Work item | Could you change "로보택시" to "자율주행 택시" in everything from the line containing "과 폐쇄형 테스트트랙 재현을 거쳐 근본 원인을 다각" down to the line containing "자율주행차 사고가 발생하면 사고 인지 및 초기확인" and give back only those lines, with nothing else altered?

Excerpted data |
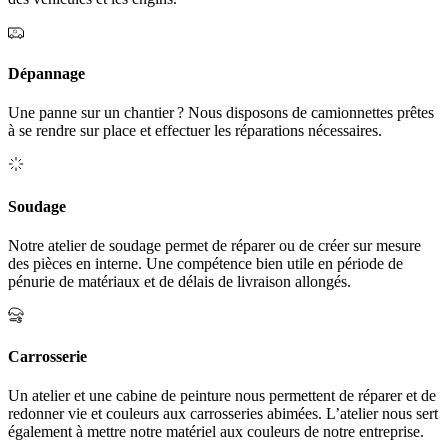
Dépannage
Une panne sur un chantier ? Nous disposons de camionnettes prêtes
à se rendre sur place et effectuer les réparations nécessaires.
Soudage
Notre atelier de soudage permet de réparer ou de créer sur mesure
des pièces en interne. Une compétence bien utile en période de
pénurie de matériaux et de délais de livraison allongés.
Carrosserie
Un atelier et une cabine de peinture nous permettent de réparer et de
redonner vie et couleurs aux carrosseries abimées. L’atelier nous sert
également à mettre notre matériel aux couleurs de notre entreprise.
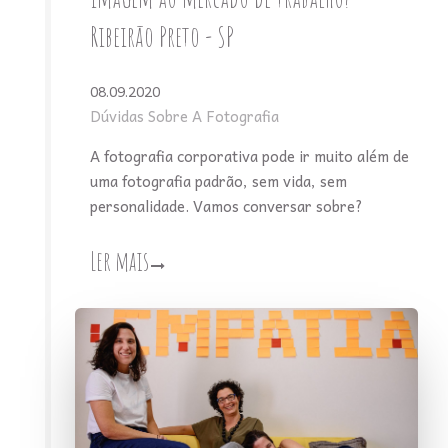
Ribeirão Preto - SP
08.09.2020
Dúvidas Sobre A Fotografia
A fotografia corporativa pode ir muito além de
uma fotografia padrão, sem vida, sem
personalidade. Vamos conversar sobre?
Ler mais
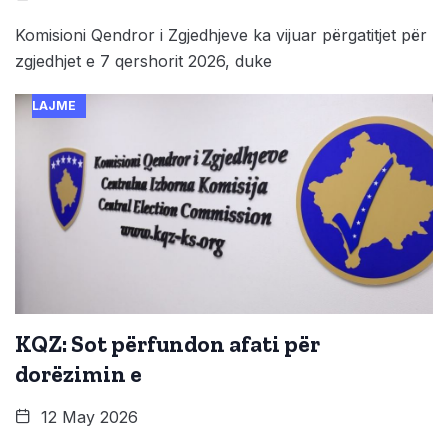
Komisioni Qendror i Zgjedhjeve ka vijuar përgatitjet për
zgjedhjet e 7 qershorit 2026, duke
LAJME
KQZ: Sot përfundon afati për
dorëzimin e
12 May 2026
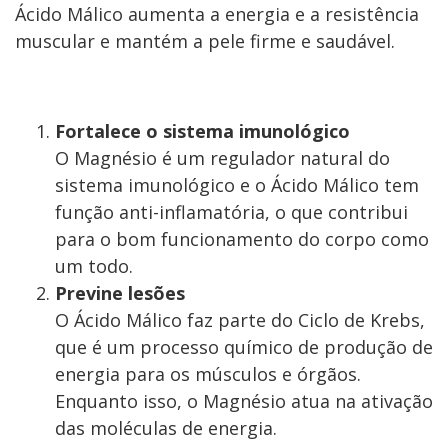
Ácido Málico aumenta a energia e a resistência
muscular e mantém a pele firme e saudável.
Fortalece o sistema imunológico
O Magnésio é um regulador natural do
sistema imunológico e o Ácido Málico tem
função anti-inflamatória, o que contribui
para o bom funcionamento do corpo como
um todo.
Previne lesões
O Ácido Málico faz parte do Ciclo de Krebs,
que é um processo químico de produção de
energia para os músculos e órgãos.
Enquanto isso, o Magnésio atua na ativação
das moléculas de energia.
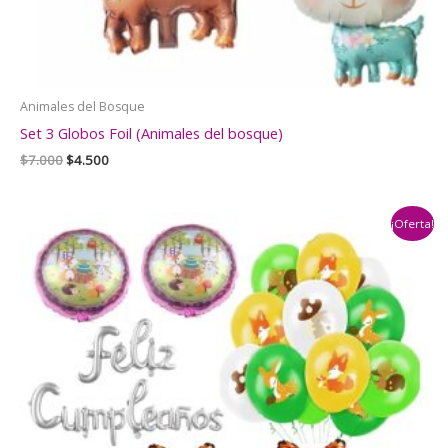
Animales del Bosque
Set 3 Globos Foil (Animales del bosque)
El
El
$
7.000
$
4.500
precio
precio
original
actual
era:
es:
¡Oferta!
$7.000.
$4.500.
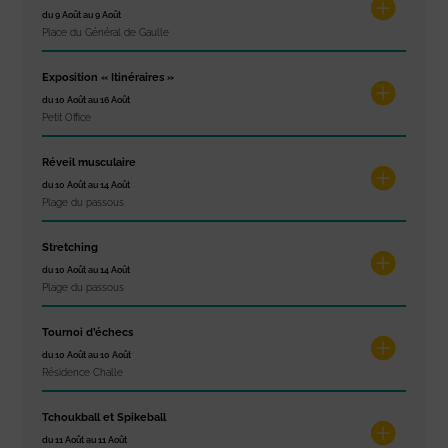
du 9 Août au 9 Août
Place du Général de Gaulle
Exposition « Itinéraires »
du 10 Août au 16 Août
Petit Office
Réveil musculaire
du 10 Août au 14 Août
Plage du passous
Stretching
du 10 Août au 14 Août
Plage du passous
Tournoi d’échecs
du 10 Août au 10 Août
Résidence Challe
Tchoukball et Spikeball
du 11 Août au 11 Août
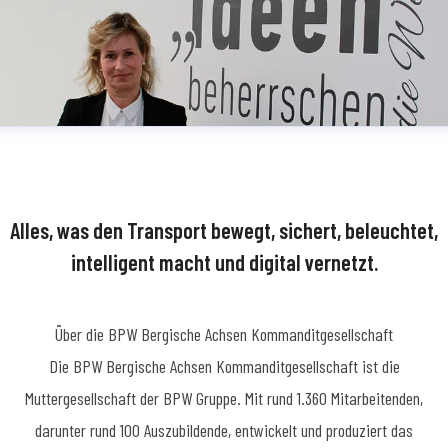
Alles, was den Transport bewegt, sichert, beleuchtet,
intelligent macht und digital vernetzt.
Über die BPW Bergische Achsen Kommanditgesellschaft
​Die BPW Bergische Achsen Kommanditgesellschaft ist die
Muttergesellschaft der BPW Gruppe. Mit rund 1.360 Mitarbeitenden,
darunter rund 100 Auszubildende, entwickelt und produziert das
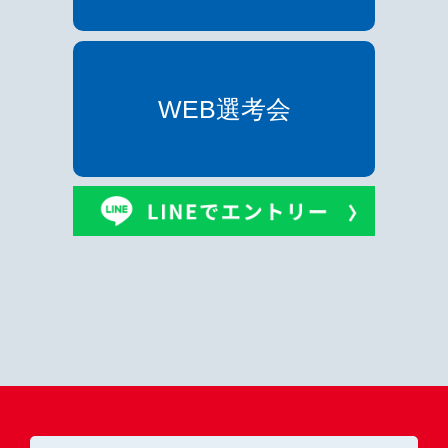
WEB選考会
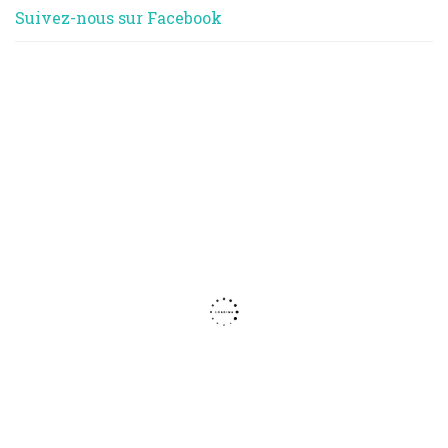
Suivez-nous sur Facebook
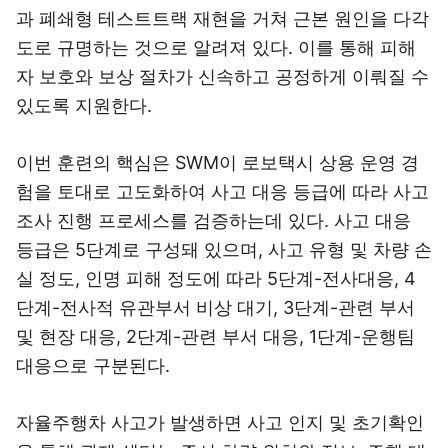
과 폐쇄형 테스트트랙 재현을 거쳐 근본 원인을 다각
도로 규명하는 것으로 알려져 있다. 이를 통해 피해
자 보호와 보상 절차가 신속하고 공정하게 이뤄질 수
있도록 지원한다.
이번 훈련의 핵심은 SWM이 로보택시 상용 운영 경
험을 토대로 고도화하여 사고 대응 등급에 따라 사고
조사 진행 프로세스를 검증하는데 있다. 사고 대응
등급은 5단계로 구성돼 있으며, 사고 유형 및 차량 손
실 정도, 인명 피해 정도에 따라 5단계-전사대응, 4
단계-전사적 유관부서 비상 대기, 3단계-관련 부서
및 현장 대응, 2단계-관련 부서 대응, 1단계-운행팀
대응으로 구분된다.
자율주행차 사고가 발생하면 사고 인지 및 초기확인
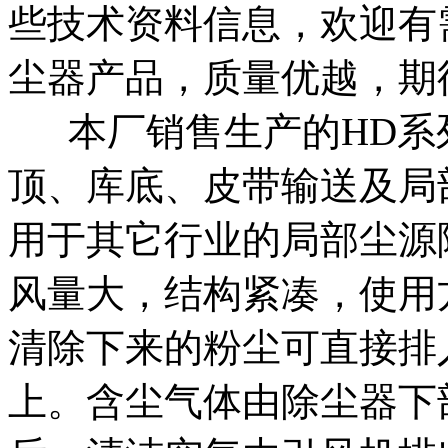
些技术资料信息，欢迎有
尘器产品，质量优越，期
本厂销售生产的HD系
顶、库底、皮带输送及局
用于其它行业的局部尘源
风量大，结构紧凑，使用
清除下来的粉尘可直接排
上。含尘气体由除尘器下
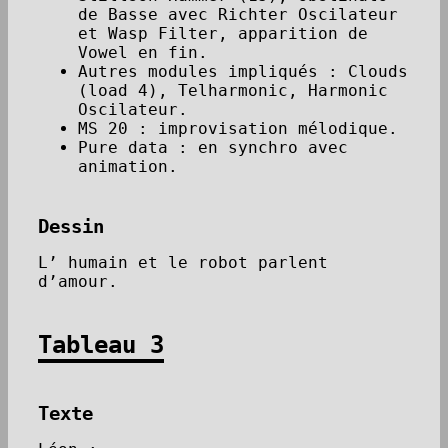
de Basse avec Richter Oscilateur
et Wasp Filter, apparition de
Vowel en fin.
Autres modules impliqués : Clouds
(load 4), Telharmonic, Harmonic
Oscilateur.
MS 20 : improvisation mélodique.
Pure data : en synchro avec
animation.
Dessin
L’ humain et le robot parlent
d’amour.
Tableau 3
Texte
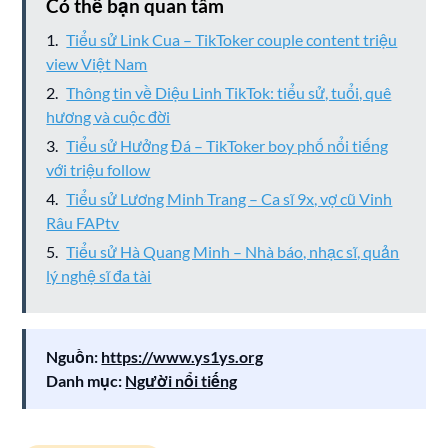
Có thể bạn quan tâm
Tiểu sử Link Cua – TikToker couple content triệu
view Việt Nam
Thông tin về Diệu Linh TikTok: tiểu sử, tuổi, quê
hương và cuộc đời
Tiểu sử Hưởng Đá – TikToker boy phố nổi tiếng
với triệu follow
Tiểu sử Lương Minh Trang – Ca sĩ 9x, vợ cũ Vinh
Râu FAPtv
Tiểu sử Hà Quang Minh – Nhà báo, nhạc sĩ, quản
lý nghệ sĩ đa tài
Nguồn:
https://www.ys1ys.org
Danh mục:
Người nổi tiếng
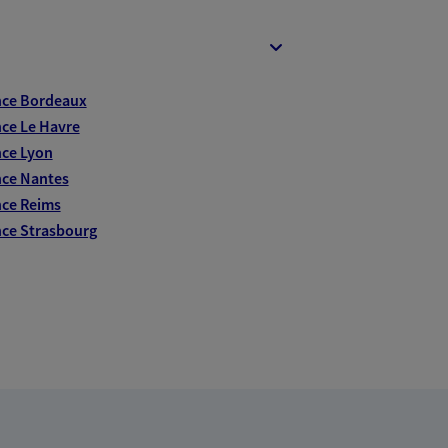
nce Bordeaux
ce Le Havre
ce Lyon
ce Nantes
ce Reims
ce Strasbourg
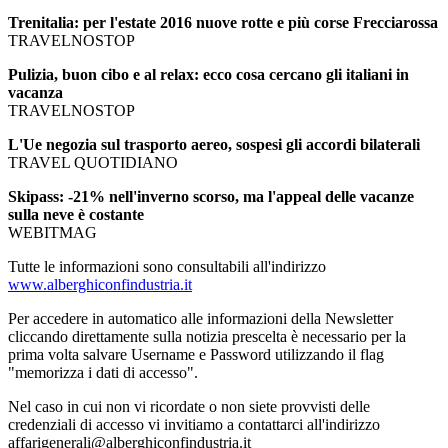
Trenitalia: per l'estate 2016 nuove rotte e più corse Frecciarossa
TRAVELNOSTOP
Pulizia, buon cibo e al relax: ecco cosa cercano gli italiani in
vacanza
TRAVELNOSTOP
L'Ue negozia sul trasporto aereo, sospesi gli accordi bilaterali
TRAVEL QUOTIDIANO
Skipass: -21% nell'inverno scorso, ma l'appeal delle vacanze
sulla neve è costante
WEBITMAG
Tutte le informazioni sono consultabili all'indirizzo
www.alberghiconfindustria.it
Per accedere in automatico alle informazioni della Newsletter
cliccando direttamente sulla notizia prescelta è necessario per la
prima volta salvare Username e Password utilizzando il flag
"memorizza i dati di accesso".
Nel caso in cui non vi ricordate o non siete provvisti delle
credenziali di accesso vi invitiamo a contattarci all'indirizzo
affarigenerali@alberghiconfindustria.it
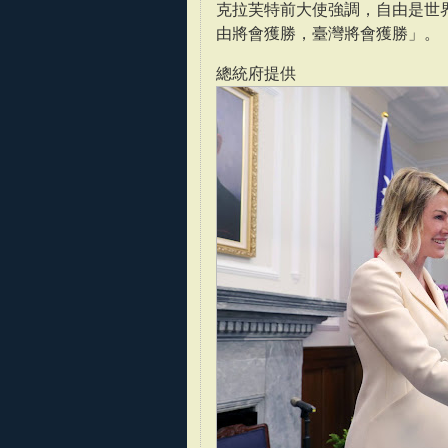
克拉芙特前大使強調，自由是世
由將會獲勝，臺灣將會獲勝」。
總統府提供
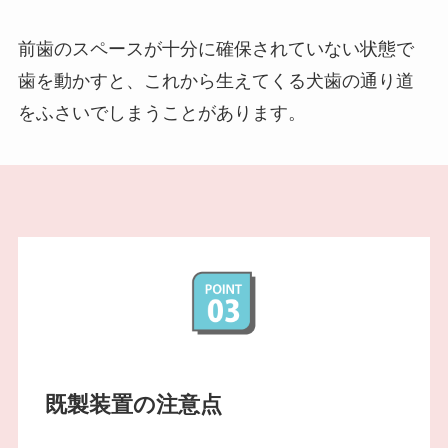
前歯のスペースが十分に確保されていない状態で
歯を動かすと、これから生えてくる犬歯の通り道
をふさいでしまうことがあります。
既製装置の注意点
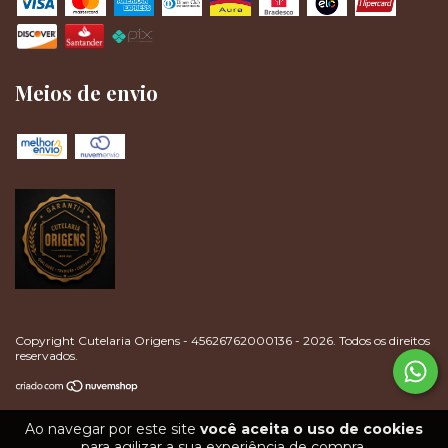
Meios de envio
Copyright Cutelaria Origens - 45626762000136 - 2026. Todos os direitos
reservados.
Ao navegar por este site
você aceita o uso de cookies
para agilizar a sua experiência de compra.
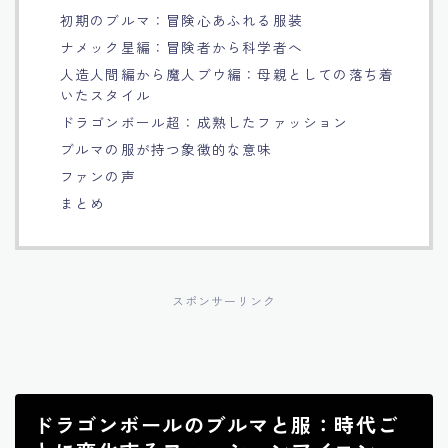
初期のブルマ：冒険心あふれる服装
Français
ナメック星編：冒険者から科学者へ
人造人間編から魔人ブウ編：母親としての落ち着
Bahasa Indonesia
いたスタイル
ドラゴンボール超：成熟したファッション
Português
ブルマの服が持つ象徴的な意味
ファンの声
まとめ
スポンサーリンク
ドラゴンボールのブルマと服：時代ご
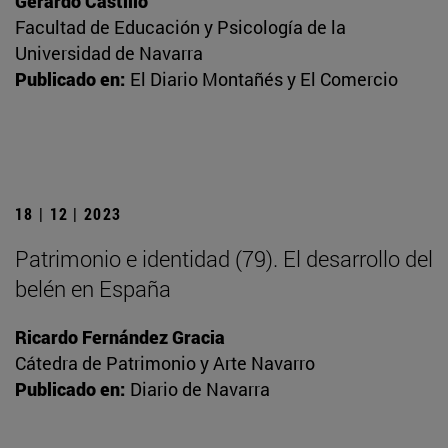
Gerardo Castillo
Facultad de Educación y Psicología de la
Universidad de Navarra
Publicado en:
El Diario Montañés y El Comercio
18 | 12 | 2023
Patrimonio e identidad (79). El desarrollo del
belén en España
Ricardo Fernández Gracia
Cátedra de Patrimonio y Arte Navarro
Publicado en:
Diario de Navarra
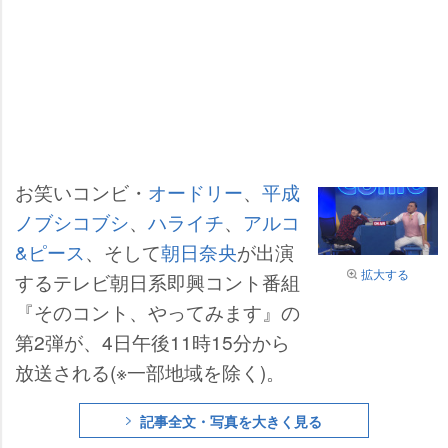
お笑いコンビ・
オードリー
、
平成
ノブシコブシ
、
ハライチ
、
アルコ
&ピース
、そして
朝日奈央
が出演
拡大する
するテレビ朝日系即興コント番組
『そのコント、やってみます』の
第2弾が、4日午後11時15分から
放送される(※一部地域を除く)。
記事全文・写真を大きく見る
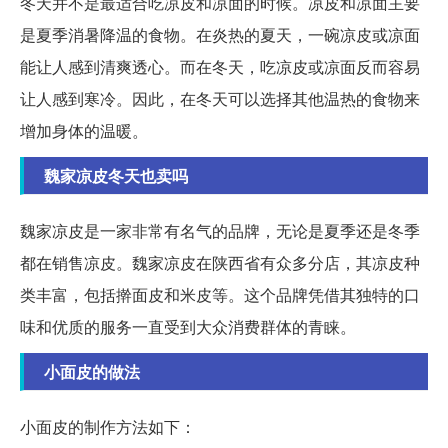
冬天并不是最适合吃凉皮和凉面的时候。凉皮和凉面主要
是夏季消暑降温的食物。在炎热的夏天，一碗凉皮或凉面
能让人感到清爽透心。而在冬天，吃凉皮或凉面反而容易
让人感到寒冷。因此，在冬天可以选择其他温热的食物来
增加身体的温暖。
魏家凉皮冬天也卖吗
魏家凉皮是一家非常有名气的品牌，无论是夏季还是冬季
都在销售凉皮。魏家凉皮在陕西省有众多分店，其凉皮种
类丰富，包括擀面皮和米皮等。这个品牌凭借其独特的口
味和优质的服务一直受到大众消费群体的青睐。
小面皮的做法
小面皮的制作方法如下：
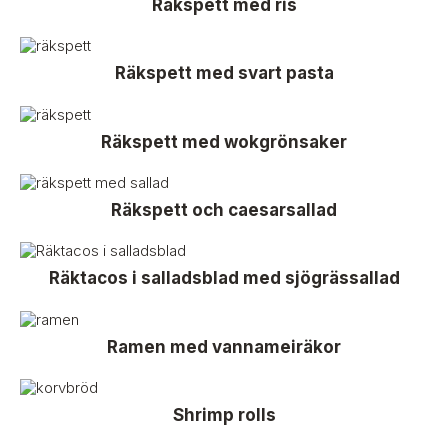
Räkspett med ris
Räkspett med svart pasta
Räkspett med wokgrönsaker
Räkspett och caesarsallad
Räktacos i salladsblad med sjögrässallad
Ramen med vannameiräkor
Shrimp rolls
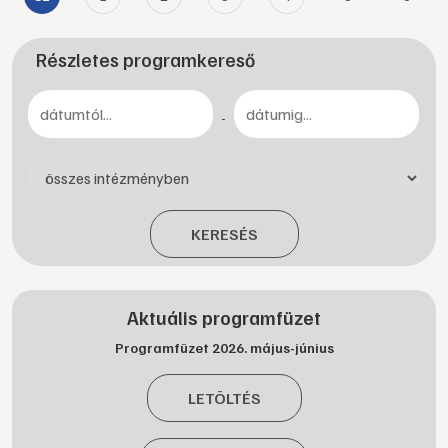
Részletes programkereső
-
KERESÉS
Aktuális programfüzet
Programfüzet 2026. május-június
LETÖLTÉS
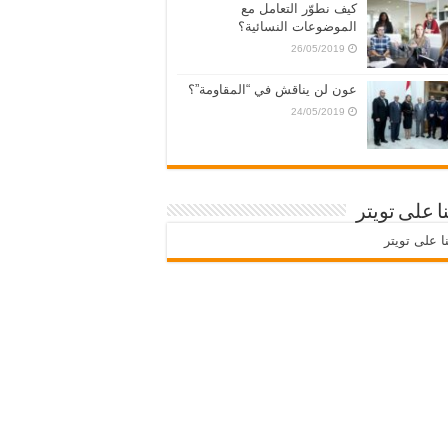
كيف نطوّر التعامل مع
الموضوعات النسائية؟
26/05/2019
عون لن يناقش في “المقاومة”؟
24/05/2019
نا على تويتر
نا على تويتر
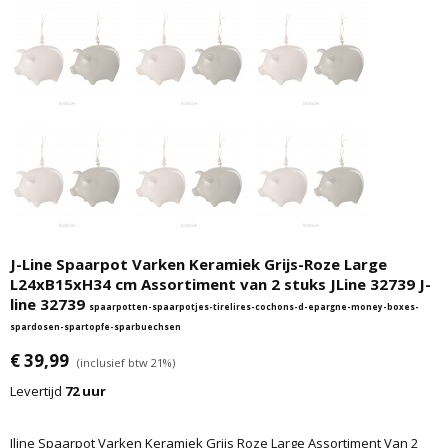
J-Line Spaarpot Varken Keramiek Grijs-Roze Large
L24xB15xH34 cm Assortiment van 2 stuks JLine 32739 J-
line 32739
spaarpotten-spaarpotjes-tirelires-cochons-d-epargne-money-boxes-
spardosen-spartopfe-sparbuechsen
€ 39,99
(inclusief btw 21%)
Levertijd
72 uur
Jline Spaarpot Varken Keramiek Grijs Roze Large Assortiment Van 2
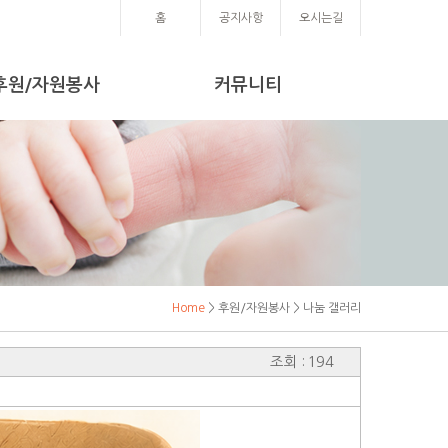
홈
공지사항
오시는길
후원/자원봉사
커뮤니티
Home
> 후원/자원봉사 > 나눔 갤러리
조회 : 194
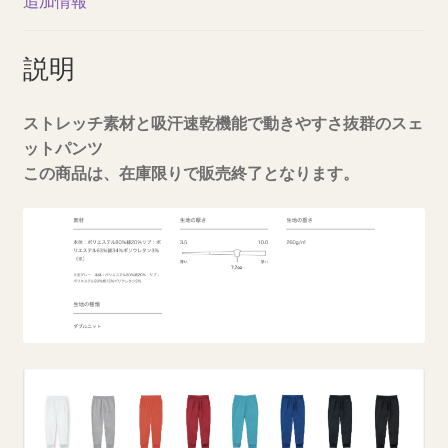
追加情報
オ
ン
説明
ス
個
ストレッチ素材と吸汗速乾機能で動きやすさ抜群のスェ
ットパンツ
この商品は、在庫限りで販売終了となります。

Solution to the problem |
과 폐쇄형 테스트트랙 재현을 거쳐 근본 원인을 다각
도로 규명하는 것으로 알려져 있다. 이를 통해 피해
자 보호와 보상 절차가 신속하고 공정하게 이뤄질 수
있도록 지원한다.
이번 훈련의 핵심은 SWM이 자율주행 택시 상용 운영 경
험을 토대로 고도화하여 사고 대응 등급에 따라 사고
조사 진행 프로세스를 검증하는데 있다. 사고 대응
등급은 5단계로 구성돼 있으며, 사고 유형 및 차량 손
실 정도, 인명 피해 정도에 따라 5단계-전사대응, 4
단계-전사적 유관부서 비상 대기, 3단계-관련 부서
및 현장 대응, 2단계-관련 부서 대응, 1단계-운행팀
대응으로 구분된다.
자율주행차 사고가 발생하면 사고 인지 및 초기확인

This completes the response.